Doch der Einsatz russischer Truppen (inzwischen als Afrika-Korps bezeichnet) hat die Sicherheitslage in Mali nicht verbessert. Malis Armee hat vereinzelt Gebiete zurückerobert, gleichzeitig ist die Zahl der zivilen Opfer stark gestiegen. In diesem Jahr sind bisher laut der Konfliktdatenbank Acled mehr als 1600 Zivilisten getötet worden.
Malis Armee und ihre russischen Verbündeten haben auch schwere Verluste erlitten. Ende Juli töteten Tuareg-Rebellen im Norden Malis mehr als 80 Wagner-Kämpfer. Es war der bisher grösste militärische Rückschlag für die Truppe, die ab 2017 als Speerspitze Russlands in Afrika diente.
Angst, dass sich der Terror an die Küste ausbreitet
Westliche Regierungen beobachten die Probleme der Sahel-Regierungen und ihrer russischen Verbündeten nicht mit Genugtuung, sondern mit grosser Sorge.
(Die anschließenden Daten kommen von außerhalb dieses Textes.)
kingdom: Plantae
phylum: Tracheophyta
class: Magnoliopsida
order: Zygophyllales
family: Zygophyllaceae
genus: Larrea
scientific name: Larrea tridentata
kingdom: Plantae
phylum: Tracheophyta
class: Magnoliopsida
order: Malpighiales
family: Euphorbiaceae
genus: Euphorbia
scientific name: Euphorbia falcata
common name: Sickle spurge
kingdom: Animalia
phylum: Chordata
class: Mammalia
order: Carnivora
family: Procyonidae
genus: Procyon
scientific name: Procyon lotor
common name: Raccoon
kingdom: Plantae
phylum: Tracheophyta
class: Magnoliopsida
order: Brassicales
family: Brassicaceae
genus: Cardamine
Sie fürchten, dass Länder wie Mali, Burkina Faso und Niger komplett zerfallen könnten und ein langer anarchischer Ländergürtel in Europas südlicher Nachbarschaft entsteht.
Westliche Regierungen befürchten auch, dass sich die Terroristen weiter in Richtung westafrikanische Küste ausbreiten könnten. Die Küstenstaaten sind dichter besiedelt und wohlhabender als die Sahel-Länder. In nördlichen Grenzregionen von Küstenländern wie Benin und Côte d’Ivoire haben Angriffe tatsächlich zugenommen. Europäische Partner und die USA fokussieren ihre Militärhilfe deshalb nun auf die Küste. Die Armee von Benin zum Beispiel soll demnächst neue, von Frankreich und der Europäischen Union gesponserte Militärfahrzeuge erhalten.